1. Side Chain the guitar to the lead vocal – This is a simple effect to set up. If you find yourself at the end of the song, and the lead guitar and vocal are both wailing away at the same time, this will help you mix them together. Send your vocal to a bus. Make that bus the key or side chain input on a compressor that is on the lead guitar track. Now when the guitar is playing and the vocals aren’t singing the track will be out front. As soon as the vocal comes in, it will trigger the compressor on the guitar track and duck the guitar by an amount you set with the threshold.
2. Use a compressor to sculpt the room mics – I always record room mics with my drums. This simple trick can make room mics in a small room sound bigger, and have more energy in a large room.
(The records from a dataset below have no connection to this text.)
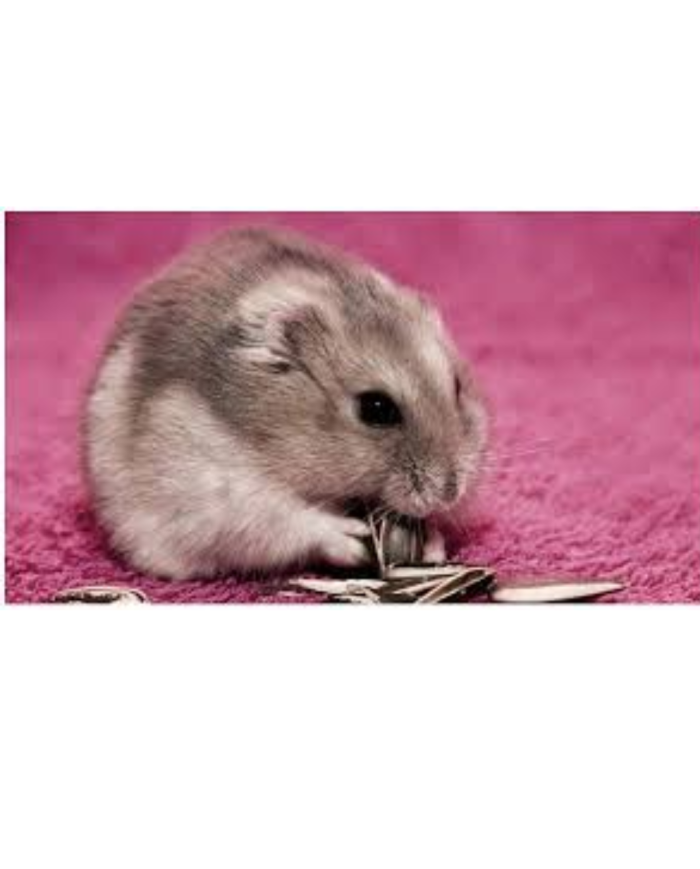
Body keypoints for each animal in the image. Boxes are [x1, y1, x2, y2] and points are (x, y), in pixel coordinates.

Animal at [83, 227, 488, 580]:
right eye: (376, 409)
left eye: (456, 386)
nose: (450, 493)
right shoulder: (223, 496)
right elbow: (292, 520)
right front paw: (351, 538)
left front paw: (433, 546)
You want to let a little bit of the transient go through. Set the ratio up around 6:1, and you release to its fastest. Then slow your attack down until your letting the transient through. Bring the gain up a little to level match. You will notice that you have a little more exaggeration on the transient and you can hear the tail of the room sound more.
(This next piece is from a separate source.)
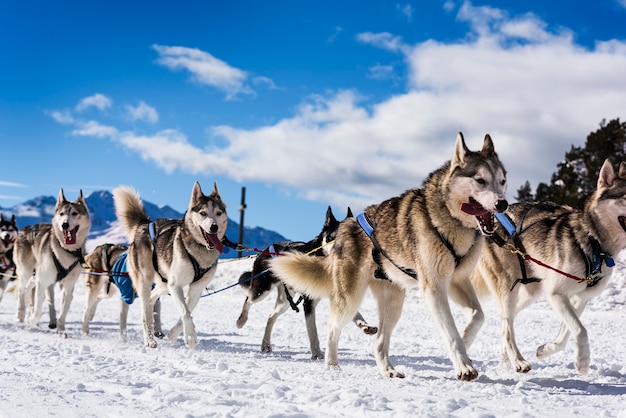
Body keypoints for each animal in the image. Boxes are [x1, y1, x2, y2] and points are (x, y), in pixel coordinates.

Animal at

3. Set up your compressor like a transient designer – for this trick we start by duplicating the track. On the duplicate place a compressor and set it up for fast release, and slower attack. You want the transient to come through. Then you can double the compressor, and set it up the same way as the first. You will get a ton of attack out of this setting and it adds a bit of spankiness. No you can blend this duplicated track back in with the original untreated snare. This will give you the same effect as adding a transient designer.
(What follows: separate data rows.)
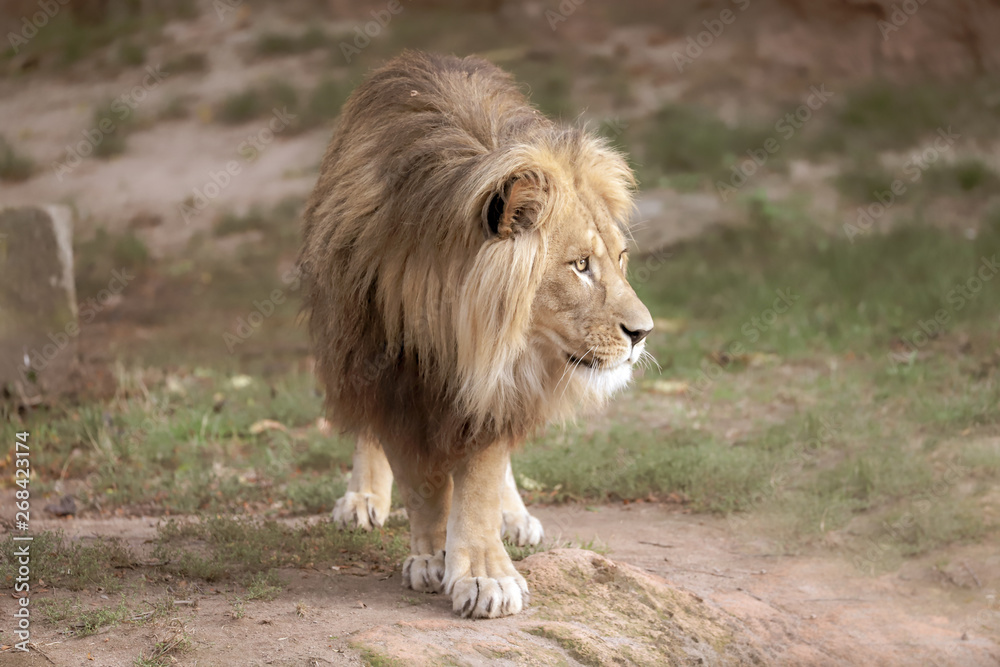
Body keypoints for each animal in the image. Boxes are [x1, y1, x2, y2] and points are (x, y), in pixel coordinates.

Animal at [299, 51, 653, 619]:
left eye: (620, 259)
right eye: (580, 265)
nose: (643, 333)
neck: (456, 329)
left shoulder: (498, 385)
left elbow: (482, 475)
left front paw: (487, 573)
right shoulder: (389, 374)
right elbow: (419, 477)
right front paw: (431, 553)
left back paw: (514, 517)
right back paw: (364, 497)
4. Side chain overhead mics to the main snare track – This is another very useful side chain compressor trick. If you record your overheads and you find that you have too much snare sound in them. You can simply setup a bus on the main snare channel. Send the bus to a compressor on the overheads. Now, every time the snare drum hits, it will trigger the compressor and duck the snare down in the overheads. But when the snare is not playing your cymbals will uncompressed.
5. Duplicate the track and nudge it backward to setup “look ahead” compression – This is a simple trick to create look ahead compression. There are compressors that do this, but for simplicity’s sake, we are going to create it ourselves. For this example I used a shaker track in the video. I duplicated the shaker track, and nudged it foreward a bit. Now we set up a side chain buss on the duplicated and nudged track, and send it to a compressor on the original track. It works perfectly for the shaker track in our example because I that transient is fast, and I want to squash it a bit, and bring up the tail and energy of the shaker.
“Spankiness” Yes! 😀
Haha indeed @disqus_nxYSazyE7l:disqus!!
Warren, either I need to give it up after a long day …or…my mixing hero has made a mistake. In #4 you say to compress the snare in the overheads on a snare hit. When the snare is inactive the “CYMBALS will be uncompressed”. Are you compressing the cymbals with the same snare hit or what????
I enjoy and get a lot of good information from your columns and videos so don’t think I’m being critical or a smart ass. I hope this was not me and a typo on your part. Keep up the good work.
Haha it’s quote alright @disqus_setexasbluesman:disqus of course for the nano second of the attack of the snare it will dip however, as I’m sure you understand, the perception of the cymbals will not change! You will still hear the cymbals shimmering! It’s a trick that I and many other mixers use! You also of course compress the track afterwards and bring the balance fairly equal! I don’t usually feel the need to. Have a marvellous time mixing!
Warren, I realized what you were doing but couldn’t pass up the opportunity to have you clarify the technique. There are a lot of folks that are new to mixing that would not understand, I’m sure. I would like to point out that this technique of being very definitive and concise (#1, #2, etc) rather than just verbiage is absolutely the best way to get an idea or technique over, especially to someone that is not very experienced. I have thought for a long time that some educators were missing the boat. This sure makes it easy to take notes.
You the Man
P.S. I’m having the guys correct the Typo @disqus_setexasbluesman:disqus!
Sidechain
Numbers 4 and 5 Nice.
Thanks ever so much @brookbilney:disqus!!
Very clever stuff. Makes me realise how far I’m still yet to travel with my mixing/production. Thanks Warren.
Really love those tips! No 1 is so obvious but I forget to use it that way over and over.
Number 1 also works well with a dynamic EQ or multiband. Say if the levels feel right but you’re losing clarity in the vocals, pull out 3-6DB at 1-2K on the guitars but so you leave the low end energy alone.